╭─ GIVEN RECORDS
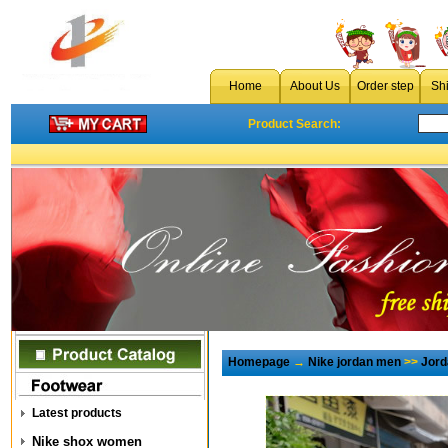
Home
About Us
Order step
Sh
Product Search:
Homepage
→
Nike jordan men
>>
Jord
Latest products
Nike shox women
╰─
╭─ GIVEN RECORDS
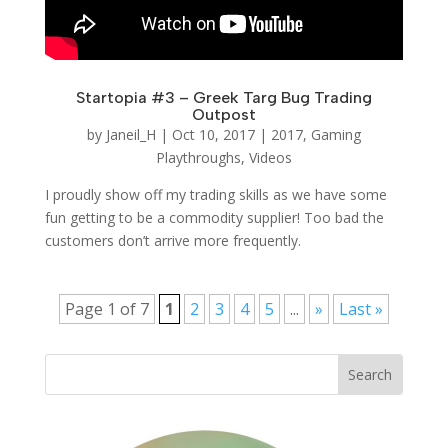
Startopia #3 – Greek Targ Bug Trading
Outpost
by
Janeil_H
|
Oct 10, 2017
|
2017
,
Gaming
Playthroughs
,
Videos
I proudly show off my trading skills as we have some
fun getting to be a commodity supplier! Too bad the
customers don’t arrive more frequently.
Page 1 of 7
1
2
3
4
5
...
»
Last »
╰─
JOB » Taking the entries above, print exactly the lines starting at the line with "Nike jordan men" and ending at the line with "Nike shox women", both included.

EXERCISE RESULT »
Nike jordan men
>>
Jord
Latest products
Nike shox women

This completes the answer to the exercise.